At a news conference yesterday, New York Mayor Mike Bloomberg defended the right of a small Florida church to hold a Quran-burning rally on the upcoming anniversary of the September 11 attacks, saying that although he said he found the plan "distasteful," it was protected by the Constitution.
Bloomberg, who has been an outspoken advocate of allowing for the construction of an Islamic community center near Ground Zero, said in a news conference that while going through with the event could put "our young men and women overseas and America itself in greater danger than it was already," he could not endorse censorship of the First Amendment, according to the Wall Street Journal.

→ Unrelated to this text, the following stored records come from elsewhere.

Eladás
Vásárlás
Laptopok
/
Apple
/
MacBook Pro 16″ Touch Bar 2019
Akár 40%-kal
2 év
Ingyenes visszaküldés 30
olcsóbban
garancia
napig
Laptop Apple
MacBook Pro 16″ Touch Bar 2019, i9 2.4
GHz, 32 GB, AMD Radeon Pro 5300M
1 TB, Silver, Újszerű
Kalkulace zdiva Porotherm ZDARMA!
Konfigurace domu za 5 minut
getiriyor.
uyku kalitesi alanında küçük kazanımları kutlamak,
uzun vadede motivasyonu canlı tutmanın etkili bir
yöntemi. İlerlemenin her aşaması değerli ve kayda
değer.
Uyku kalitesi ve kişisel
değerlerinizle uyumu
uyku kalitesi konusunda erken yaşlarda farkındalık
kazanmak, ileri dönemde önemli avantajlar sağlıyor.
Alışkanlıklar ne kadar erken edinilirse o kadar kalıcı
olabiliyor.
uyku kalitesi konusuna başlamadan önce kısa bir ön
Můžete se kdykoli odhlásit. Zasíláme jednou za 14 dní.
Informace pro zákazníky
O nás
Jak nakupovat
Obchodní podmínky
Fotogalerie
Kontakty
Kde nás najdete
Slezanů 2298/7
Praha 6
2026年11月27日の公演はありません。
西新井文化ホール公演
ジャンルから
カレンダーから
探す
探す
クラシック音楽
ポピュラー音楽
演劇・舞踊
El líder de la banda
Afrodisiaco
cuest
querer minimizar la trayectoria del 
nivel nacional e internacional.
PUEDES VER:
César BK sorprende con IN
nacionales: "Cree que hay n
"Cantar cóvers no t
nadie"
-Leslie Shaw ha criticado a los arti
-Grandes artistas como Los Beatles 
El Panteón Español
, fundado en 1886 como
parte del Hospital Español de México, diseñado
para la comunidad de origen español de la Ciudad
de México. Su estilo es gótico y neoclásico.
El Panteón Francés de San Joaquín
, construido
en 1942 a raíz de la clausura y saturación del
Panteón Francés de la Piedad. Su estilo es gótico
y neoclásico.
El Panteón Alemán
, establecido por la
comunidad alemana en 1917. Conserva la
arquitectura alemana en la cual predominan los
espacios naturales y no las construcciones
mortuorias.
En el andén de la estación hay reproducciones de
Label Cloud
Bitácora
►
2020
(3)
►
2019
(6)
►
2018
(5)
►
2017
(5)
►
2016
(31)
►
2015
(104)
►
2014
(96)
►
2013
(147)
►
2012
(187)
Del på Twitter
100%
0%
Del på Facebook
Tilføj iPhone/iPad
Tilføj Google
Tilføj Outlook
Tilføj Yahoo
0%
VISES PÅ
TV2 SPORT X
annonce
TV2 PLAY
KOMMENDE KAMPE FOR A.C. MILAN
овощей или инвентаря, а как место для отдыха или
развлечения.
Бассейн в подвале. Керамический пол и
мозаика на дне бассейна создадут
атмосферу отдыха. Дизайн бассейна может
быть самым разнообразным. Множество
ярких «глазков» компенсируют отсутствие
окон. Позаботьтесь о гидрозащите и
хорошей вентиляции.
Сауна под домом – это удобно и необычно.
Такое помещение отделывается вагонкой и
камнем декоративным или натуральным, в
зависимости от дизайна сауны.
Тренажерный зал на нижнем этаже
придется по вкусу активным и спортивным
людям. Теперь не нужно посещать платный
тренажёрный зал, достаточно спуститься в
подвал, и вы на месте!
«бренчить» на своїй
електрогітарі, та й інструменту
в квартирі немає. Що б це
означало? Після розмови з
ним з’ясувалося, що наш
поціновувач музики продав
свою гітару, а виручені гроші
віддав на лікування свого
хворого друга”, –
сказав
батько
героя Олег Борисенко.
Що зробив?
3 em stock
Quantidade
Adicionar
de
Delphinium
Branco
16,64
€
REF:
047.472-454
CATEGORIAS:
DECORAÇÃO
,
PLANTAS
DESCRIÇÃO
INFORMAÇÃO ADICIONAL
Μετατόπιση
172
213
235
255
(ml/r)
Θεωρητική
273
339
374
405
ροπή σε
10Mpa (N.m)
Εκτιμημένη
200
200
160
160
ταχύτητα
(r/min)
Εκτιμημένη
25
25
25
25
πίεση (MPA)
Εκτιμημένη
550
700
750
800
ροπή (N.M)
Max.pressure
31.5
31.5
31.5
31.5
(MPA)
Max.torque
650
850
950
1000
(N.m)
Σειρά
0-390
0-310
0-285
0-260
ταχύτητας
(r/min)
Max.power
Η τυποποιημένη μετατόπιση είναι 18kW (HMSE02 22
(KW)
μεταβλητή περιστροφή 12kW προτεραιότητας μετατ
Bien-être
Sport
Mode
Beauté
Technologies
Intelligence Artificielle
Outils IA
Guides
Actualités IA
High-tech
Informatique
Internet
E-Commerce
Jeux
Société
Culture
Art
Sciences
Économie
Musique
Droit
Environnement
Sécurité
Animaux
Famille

"In a strange way I'm here to defend his right to do that," Bloomberg said, of Terry Jones, the pastor from Florida's Dover World Outreach Church in Gainseville, Fla., who is behind the proposed rally. "I happen to think that it is distasteful...But the First Amendment protects everybody, and you can't say that we're going to apply the First Amendment to only those cases where we are in agreement."
"If you want to be able to say what you want to say when the time comes that you want to say it, you have to defend others no matter how much you disagree with them," Bloomberg said, according to the New York Daily News.
Jones, who incited heated controversy when he announced the Florida church's plan to protest the 9/11 attacks, has so far refused to yield to pressure to back down from religious and national leaders including Gen. David Petraeus, who urged Jones to reconsider on the grounds that such a demonstration could bring increased danger to U.S. troops in Afghanistan and elsewhere.
"We are still determined to it, yes," Jones said this morning on the CBS' "The Early Show."